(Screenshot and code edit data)
---*---

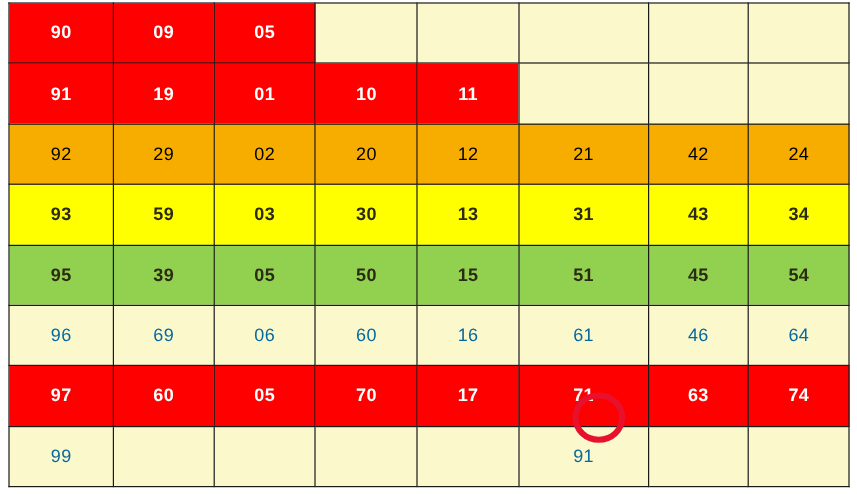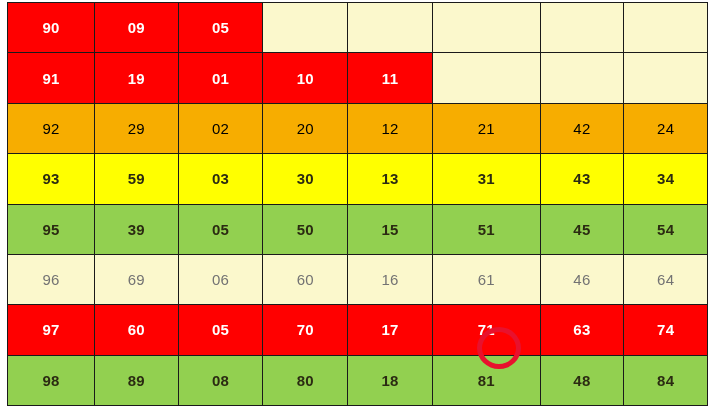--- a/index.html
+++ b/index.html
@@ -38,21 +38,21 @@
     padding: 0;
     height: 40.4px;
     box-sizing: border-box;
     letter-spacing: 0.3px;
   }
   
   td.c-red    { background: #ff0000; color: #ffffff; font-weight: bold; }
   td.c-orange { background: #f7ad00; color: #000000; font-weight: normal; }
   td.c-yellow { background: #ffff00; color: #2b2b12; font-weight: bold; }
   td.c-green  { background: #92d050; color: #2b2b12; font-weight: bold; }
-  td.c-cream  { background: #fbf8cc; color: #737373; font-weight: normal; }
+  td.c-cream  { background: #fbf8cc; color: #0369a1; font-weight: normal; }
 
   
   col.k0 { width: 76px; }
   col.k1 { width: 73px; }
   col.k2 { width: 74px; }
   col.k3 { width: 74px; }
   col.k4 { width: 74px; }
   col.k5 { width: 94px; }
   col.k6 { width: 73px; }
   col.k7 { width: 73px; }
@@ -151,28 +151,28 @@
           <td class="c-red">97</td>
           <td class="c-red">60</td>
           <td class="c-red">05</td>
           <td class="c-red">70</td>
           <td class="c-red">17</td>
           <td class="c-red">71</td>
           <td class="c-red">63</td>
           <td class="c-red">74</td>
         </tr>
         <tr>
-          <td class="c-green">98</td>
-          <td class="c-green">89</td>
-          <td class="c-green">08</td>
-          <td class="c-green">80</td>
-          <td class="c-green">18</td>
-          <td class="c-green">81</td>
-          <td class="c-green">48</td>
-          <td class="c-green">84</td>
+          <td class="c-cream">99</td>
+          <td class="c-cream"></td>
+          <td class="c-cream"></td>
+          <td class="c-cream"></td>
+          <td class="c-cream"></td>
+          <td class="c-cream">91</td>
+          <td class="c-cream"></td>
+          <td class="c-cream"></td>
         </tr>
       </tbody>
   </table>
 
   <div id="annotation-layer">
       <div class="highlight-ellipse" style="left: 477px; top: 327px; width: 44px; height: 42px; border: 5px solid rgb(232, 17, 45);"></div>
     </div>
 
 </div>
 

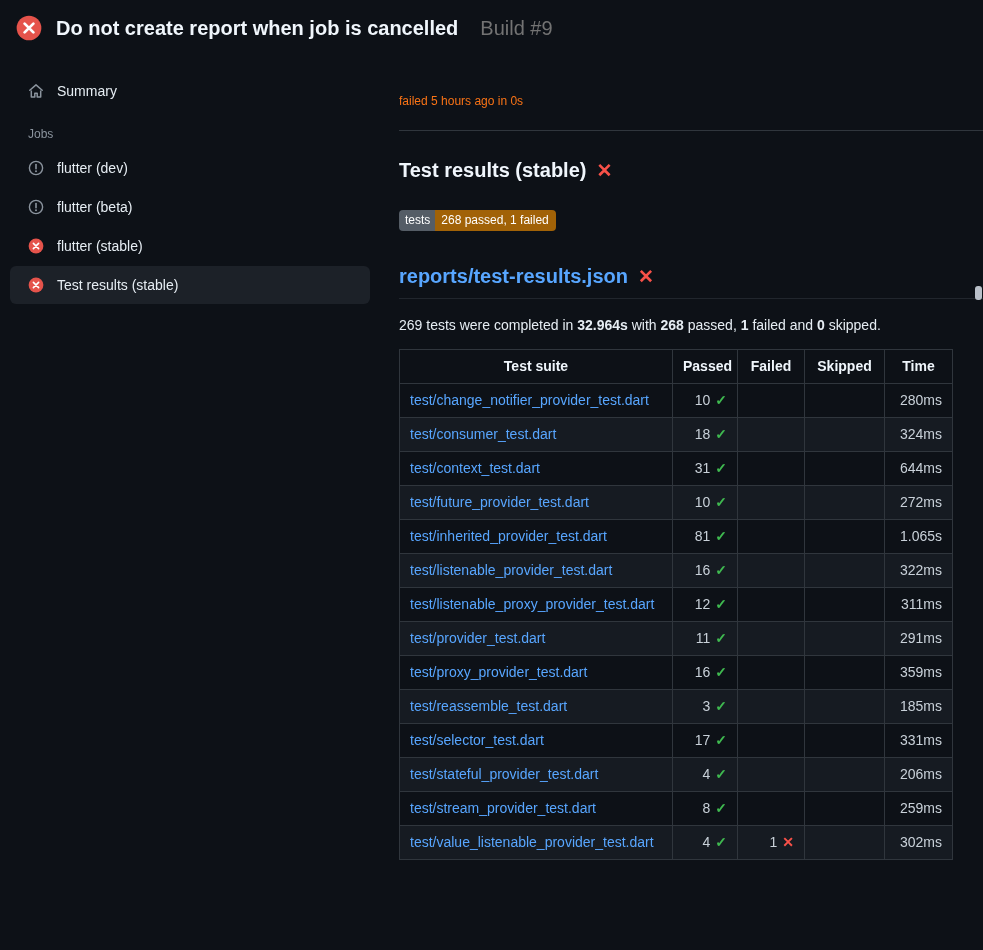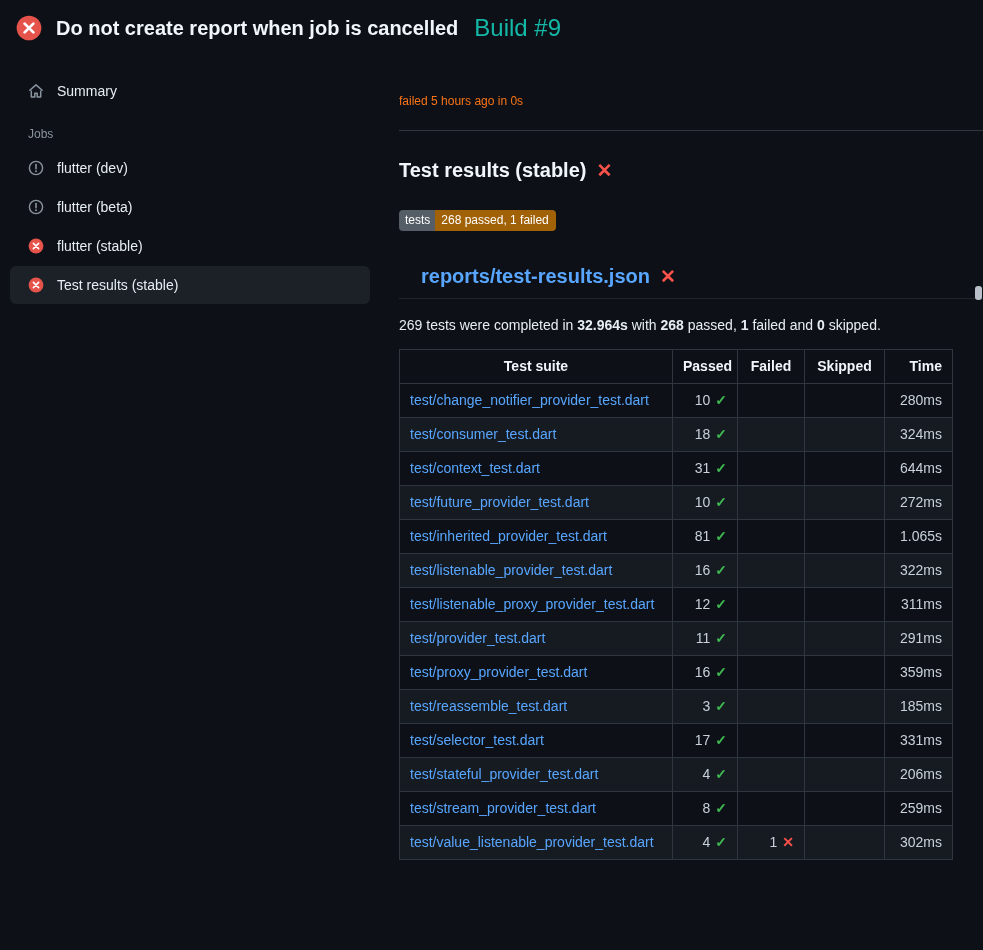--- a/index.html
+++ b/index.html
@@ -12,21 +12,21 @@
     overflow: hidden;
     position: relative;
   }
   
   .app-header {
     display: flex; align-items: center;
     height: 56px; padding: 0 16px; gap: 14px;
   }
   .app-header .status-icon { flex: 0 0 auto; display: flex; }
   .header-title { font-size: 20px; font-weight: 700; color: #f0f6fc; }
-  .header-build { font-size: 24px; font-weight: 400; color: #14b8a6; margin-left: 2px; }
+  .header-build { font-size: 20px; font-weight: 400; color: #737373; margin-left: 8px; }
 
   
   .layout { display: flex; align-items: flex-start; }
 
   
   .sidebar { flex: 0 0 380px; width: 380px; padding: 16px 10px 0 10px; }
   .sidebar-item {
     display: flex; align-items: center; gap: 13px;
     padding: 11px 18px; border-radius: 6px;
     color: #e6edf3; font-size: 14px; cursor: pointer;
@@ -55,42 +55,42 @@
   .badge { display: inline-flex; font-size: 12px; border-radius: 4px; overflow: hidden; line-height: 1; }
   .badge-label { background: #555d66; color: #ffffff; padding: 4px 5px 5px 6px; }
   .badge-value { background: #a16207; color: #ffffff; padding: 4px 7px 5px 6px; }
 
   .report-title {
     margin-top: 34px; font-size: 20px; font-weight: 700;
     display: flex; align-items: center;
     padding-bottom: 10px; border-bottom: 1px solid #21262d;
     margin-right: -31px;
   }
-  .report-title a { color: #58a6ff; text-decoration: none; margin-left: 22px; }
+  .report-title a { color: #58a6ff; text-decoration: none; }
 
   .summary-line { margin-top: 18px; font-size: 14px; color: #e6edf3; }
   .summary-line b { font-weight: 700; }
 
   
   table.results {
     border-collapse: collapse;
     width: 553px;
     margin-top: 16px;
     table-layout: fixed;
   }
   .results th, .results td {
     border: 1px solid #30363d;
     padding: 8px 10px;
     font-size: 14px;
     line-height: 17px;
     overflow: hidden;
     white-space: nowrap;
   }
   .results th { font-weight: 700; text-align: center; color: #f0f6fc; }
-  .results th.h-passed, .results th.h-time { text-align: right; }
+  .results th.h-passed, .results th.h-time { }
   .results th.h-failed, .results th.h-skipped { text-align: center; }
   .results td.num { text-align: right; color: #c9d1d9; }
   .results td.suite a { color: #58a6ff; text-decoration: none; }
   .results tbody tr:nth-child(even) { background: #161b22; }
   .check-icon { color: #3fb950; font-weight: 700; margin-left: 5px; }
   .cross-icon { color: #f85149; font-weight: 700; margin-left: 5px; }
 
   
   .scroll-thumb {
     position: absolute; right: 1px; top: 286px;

---*---

Aim of the task> Every line of the records above must reappear exactly, though the pictures must not.

Your response>
--- a/index.html
+++ b/index.html
@@ -38,21 +38,21 @@
     padding: 0;
     height: 40.4px;
     box-sizing: border-box;
     letter-spacing: 0.3px;
   }
   
   td.c-red    { background: #ff0000; color: #ffffff; font-weight: bold; }
   td.c-orange { background: #f7ad00; color: #000000; font-weight: normal; }
   td.c-yellow { background: #ffff00; color: #2b2b12; font-weight: bold; }
   td.c-green  { background: #92d050; color: #2b2b12; font-weight: bold; }
-  td.c-cream  { background: #fbf8cc; color: #737373; font-weight: normal; }
+  td.c-cream  { background: #fbf8cc; color: #0369a1; font-weight: normal; }
 
   
   col.k0 { width: 76px; }
   col.k1 { width: 73px; }
   col.k2 { width: 74px; }
   col.k3 { width: 74px; }
   col.k4 { width: 74px; }
   col.k5 { width: 94px; }
   col.k6 { width: 73px; }
   col.k7 { width: 73px; }
@@ -151,28 +151,28 @@
           <td class="c-red">97</td>
           <td class="c-red">60</td>
           <td class="c-red">05</td>
           <td class="c-red">70</td>
           <td class="c-red">17</td>
           <td class="c-red">71</td>
           <td class="c-red">63</td>
           <td class="c-red">74</td>
         </tr>
         <tr>
-          <td class="c-green">98</td>
-          <td class="c-green">89</td>
-          <td class="c-green">08</td>
-          <td class="c-green">80</td>
-          <td class="c-green">18</td>
-          <td class="c-green">81</td>
-          <td class="c-green">48</td>
-          <td class="c-green">84</td>
+          <td class="c-cream">99</td>
+          <td class="c-cream"></td>
+          <td class="c-cream"></td>
+          <td class="c-cream"></td>
+          <td class="c-cream"></td>
+          <td class="c-cream">91</td>
+          <td class="c-cream"></td>
+          <td class="c-cream"></td>
         </tr>
       </tbody>
   </table>
 
   <div id="annotation-layer">
       <div class="highlight-ellipse" style="left: 477px; top: 327px; width: 44px; height: 42px; border: 5px solid rgb(232, 17, 45);"></div>
     </div>
 
 </div>
 

--- a/index.html
+++ b/index.html
@@ -12,21 +12,21 @@
     overflow: hidden;
     position: relative;
   }
   
   .app-header {
     display: flex; align-items: center;
     height: 56px; padding: 0 16px; gap: 14px;
   }
   .app-header .status-icon { flex: 0 0 auto; display: flex; }
   .header-title { font-size: 20px; font-weight: 700; color: #f0f6fc; }
-  .header-build { font-size: 24px; font-weight: 400; color: #14b8a6; margin-left: 2px; }
+  .header-build { font-size: 20px; font-weight: 400; color: #737373; margin-left: 8px; }
 
   
   .layout { display: flex; align-items: flex-start; }
 
   
   .sidebar { flex: 0 0 380px; width: 380px; padding: 16px 10px 0 10px; }
   .sidebar-item {
     display: flex; align-items: center; gap: 13px;
     padding: 11px 18px; border-radius: 6px;
     color: #e6edf3; font-size: 14px; cursor: pointer;
@@ -55,42 +55,42 @@
   .badge { display: inline-flex; font-size: 12px; border-radius: 4px; overflow: hidden; line-height: 1; }
   .badge-label { background: #555d66; color: #ffffff; padding: 4px 5px 5px 6px; }
   .badge-value { background: #a16207; color: #ffffff; padding: 4px 7px 5px 6px; }
 
   .report-title {
     margin-top: 34px; font-size: 20px; font-weight: 700;
     display: flex; align-items: center;
     padding-bottom: 10px; border-bottom: 1px solid #21262d;
     margin-right: -31px;
   }
-  .report-title a { color: #58a6ff; text-decoration: none; margin-left: 22px; }
+  .report-title a { color: #58a6ff; text-decoration: none; }
 
   .summary-line { margin-top: 18px; font-size: 14px; color: #e6edf3; }
   .summary-line b { font-weight: 700; }
 
   
   table.results {
     border-collapse: collapse;
     width: 553px;
     margin-top: 16px;
     table-layout: fixed;
   }
   .results th, .results td {
     border: 1px solid #30363d;
     padding: 8px 10px;
     font-size: 14px;
     line-height: 17px;
     overflow: hidden;
     white-space: nowrap;
   }
   .results th { font-weight: 700; text-align: center; color: #f0f6fc; }
-  .results th.h-passed, .results th.h-time { text-align: right; }
+  .results th.h-passed, .results th.h-time { }
   .results th.h-failed, .results th.h-skipped { text-align: center; }
   .results td.num { text-align: right; color: #c9d1d9; }
   .results td.suite a { color: #58a6ff; text-decoration: none; }
   .results tbody tr:nth-child(even) { background: #161b22; }
   .check-icon { color: #3fb950; font-weight: 700; margin-left: 5px; }
   .cross-icon { color: #f85149; font-weight: 700; margin-left: 5px; }
 
   
   .scroll-thumb {
     position: absolute; right: 1px; top: 286px;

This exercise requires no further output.